After extensive safety studies in mice, rats, hemophilic dogs, and nonhuman primates, we began a phase I study of a liver-directed approach aimed at achieving gene transfer in hemophilia B using rAAV vectors. This dose-escalation study established a number of important findings. First, it showed that vector infusion into the liver was well-tolerated by all subjects, with no acute or long-term sequelae documented in up to six years of follow-up (observation ongoing). Second, it showed that we could achieve therapeutic levels of factor IX in humans by infusing the vector, and that the dose required for this was accurately predicted by studies in hemophilic dogs. Third, however, the study documented a finding that had not been seen in any animal models, specifically that factor IX levels, after remaining in a therapeutic range for a period of four weeks, slowly returned to baseline, with a concomitant asymptomatic rise in liver enzymes that resolved without medical intervention. Careful follow-up studies in a subsequent patient showed that the rise and fall in liver enzymes was accompanied by the expansion and then contraction of a population of AAV capsid-specific CD8+ T cells, but showed no evidence of a CD8+ T cell response to factor IX.
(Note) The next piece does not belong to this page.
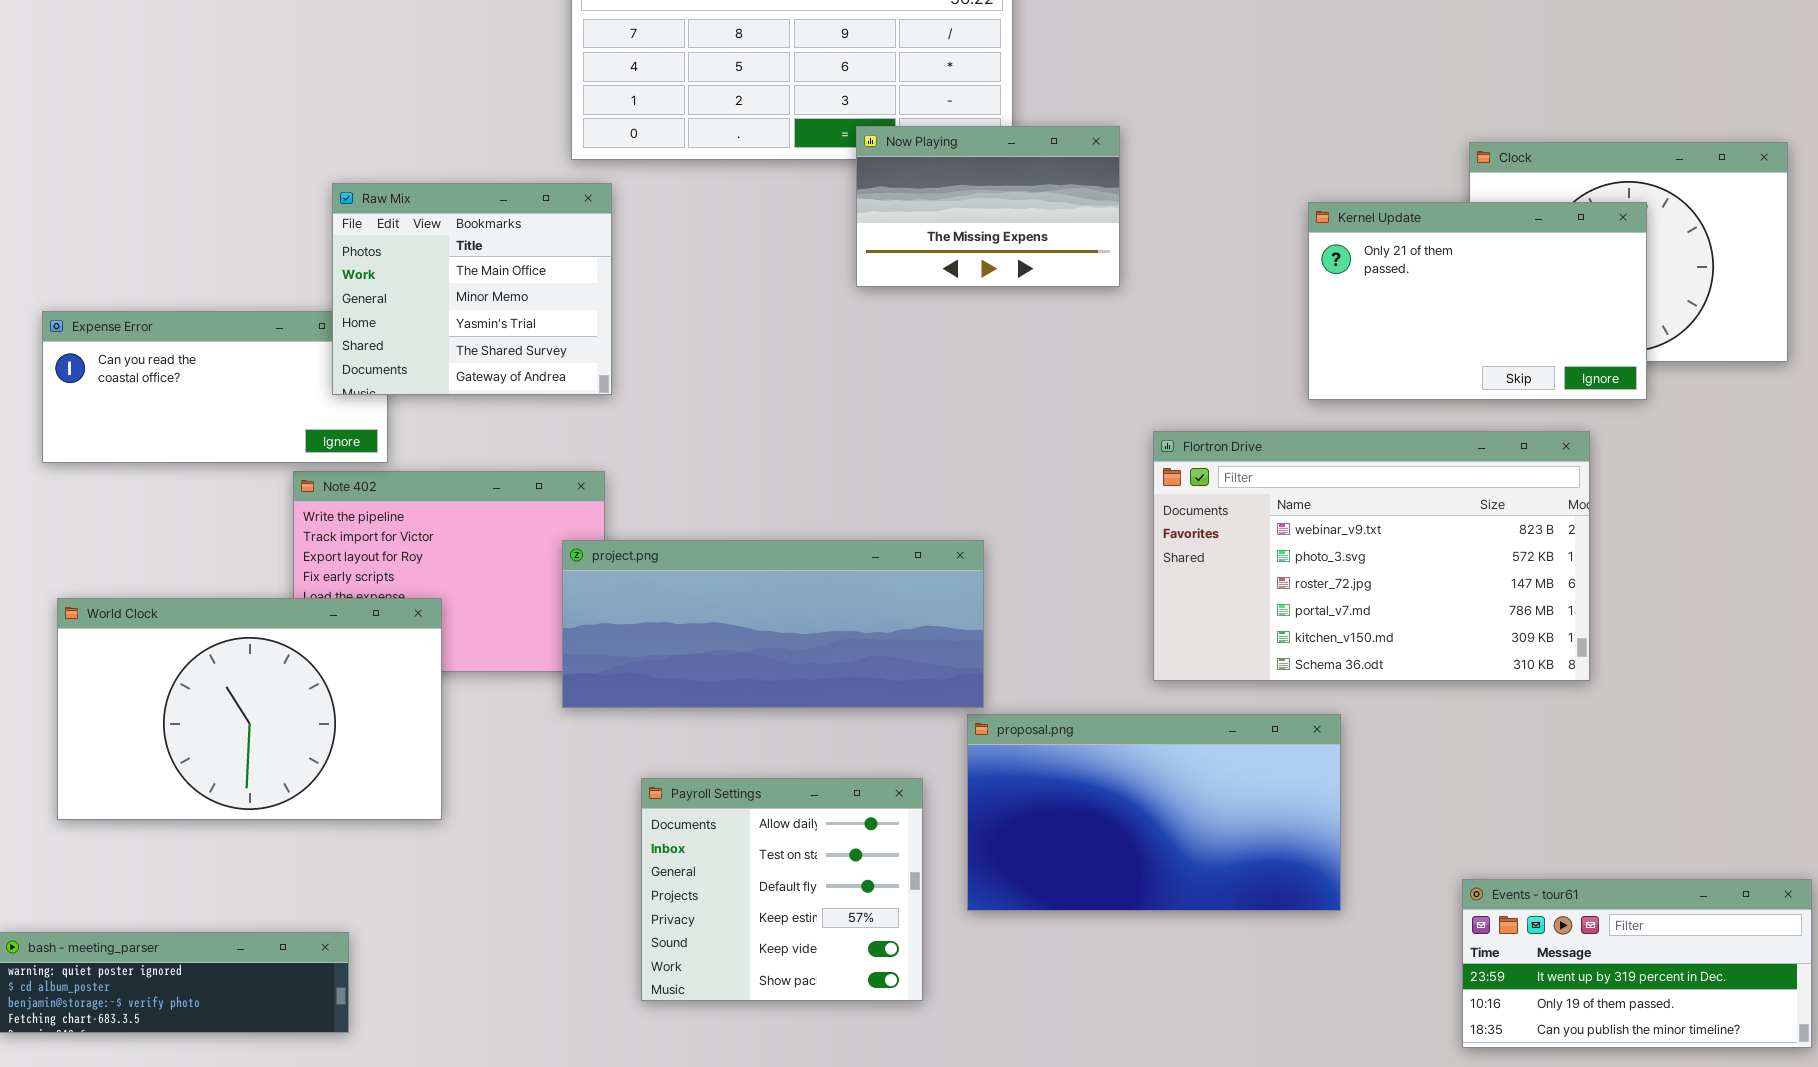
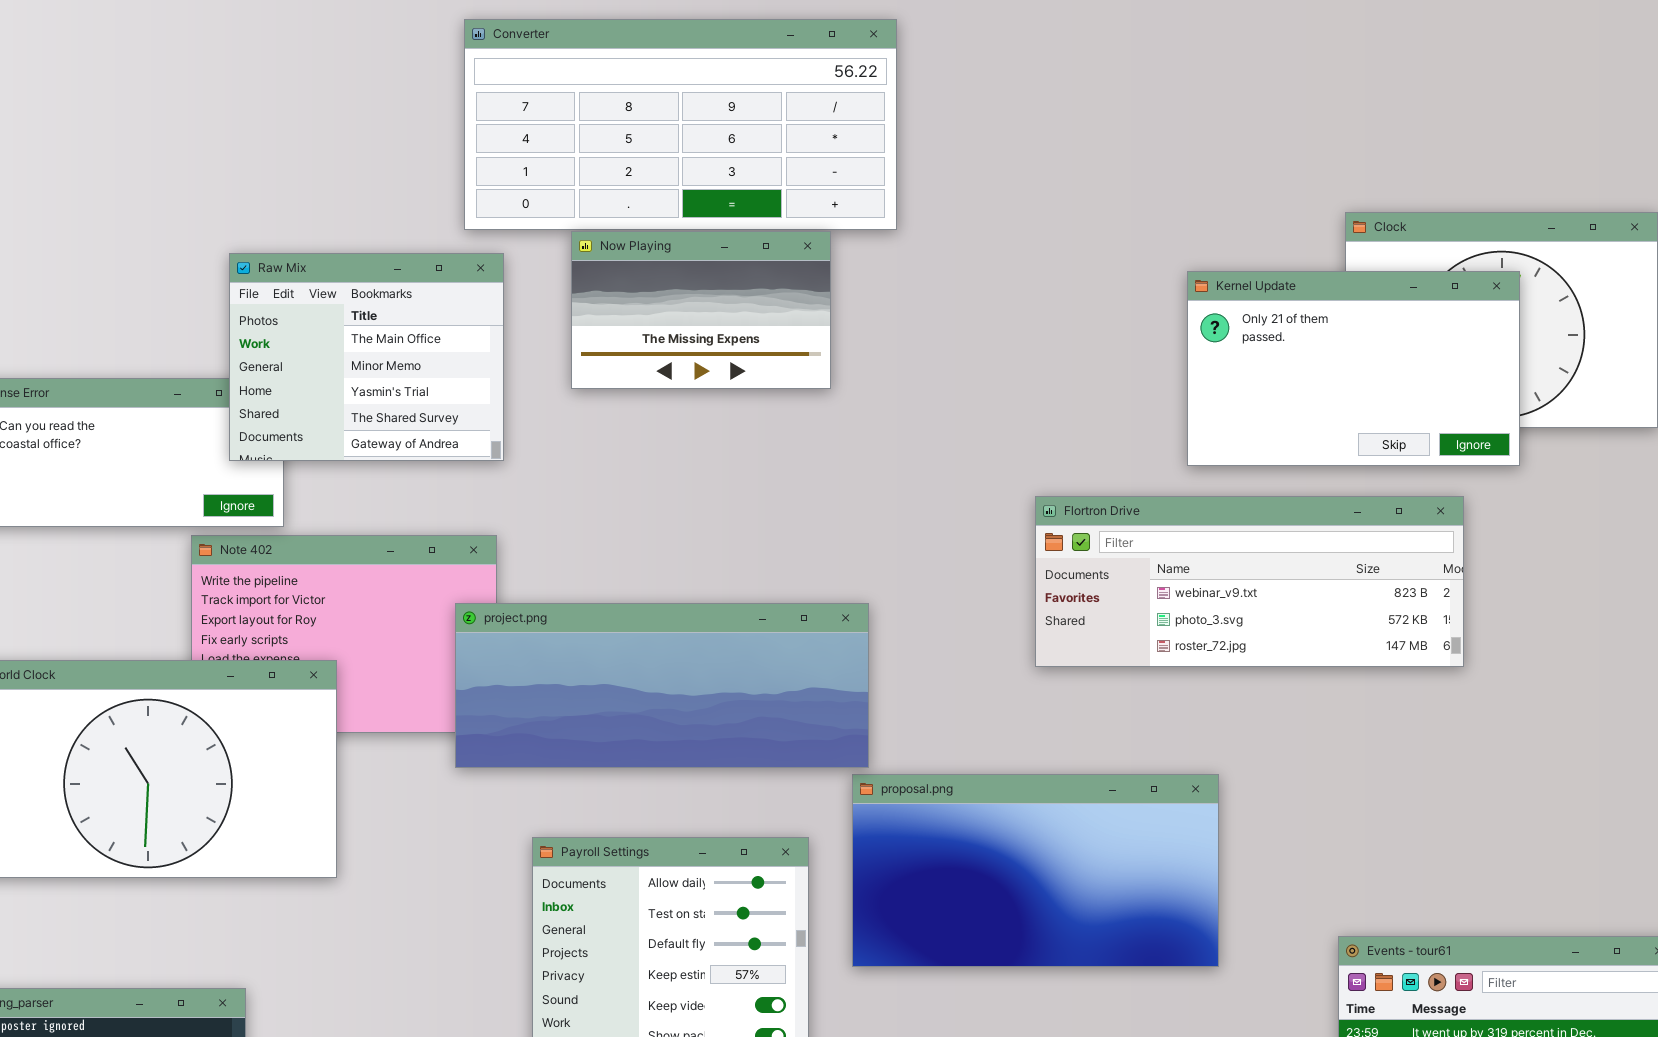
Now Playing: [856,126,1120,287] -> [571,231,831,389], moved
Flortron Drive: [1153,431,1590,681] -> [1035,496,1464,667], resized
The most parsimonious hypothesis to account for these findings is a CD8+ T cell response to AAV capsid that recognized and destroyed transduced hepatocytes, leading to loss of factor IX expression and a transient rise in liver enzymes. Our working hypothesis to explain why this was observed in human subjects but not in animals is that prior exposure to AAV in humans, the only natural hosts for wild-type AAV, probably underlies the difference. Wild-type AAV is a Dependovirus that cannot replicate except in the presence of a helper virus such as adenovirus; thus, although AAV on its own fails to induce the inflammatory reactions needed for a maximal adaptive immune response, in the setting of a natural infection, it is likely that the helper virus, which causes activation of the innate immune response, promotes induction of CD8+ T cells directed to the antigens of both the helper and AAV. These give rise to a small pool of memory T cells, which, on reexposure to capsid, are activated and eliminate the capsid-harboring cells (transduced hepatocytes).
In response to these findings, we have initiated several new lines of investigation, including analysis of T cell responses to AAV capsid in normal and vector-infused human subjects; tracking of the intracellular fate of AAV capsid in the transduced cell, to determine the duration of display of capsid-derived peptides on the surface after transduction; development of an animal model of loss of transgene expression and transaminase elevation; and amendment of the clinical protocol to block the T cell–mediated destruction of transduced hepatocytes through short-term immunosuppression. Preclinical studies in a nonhuman primate model have shown that coadministration of AAV with an immunosuppressive regimen consisting of 10 weeks of sirolimus and mycophenolate mofetil (MMF) is safe and does not affect efficiency of AAV transduction of liver. This regimen will be tested in an upcoming clinical study.
Although translational studies with AAV remain a central part of our program, we are also pursuing several other innovative strategies for gene correction that are at earlier stages of development. Our studies are currently focused on hemophilia, but these strategies may be more widely applicable, and our location at a major children's hospital affords access to large populations of patients with genetic disorders. These strategies include the use of small-molecule, orally bioavailable drugs that can "read through" premature termination codons, and the use of zinc finger nucleases to effect gene correction in situ for mutations in the F9 gene.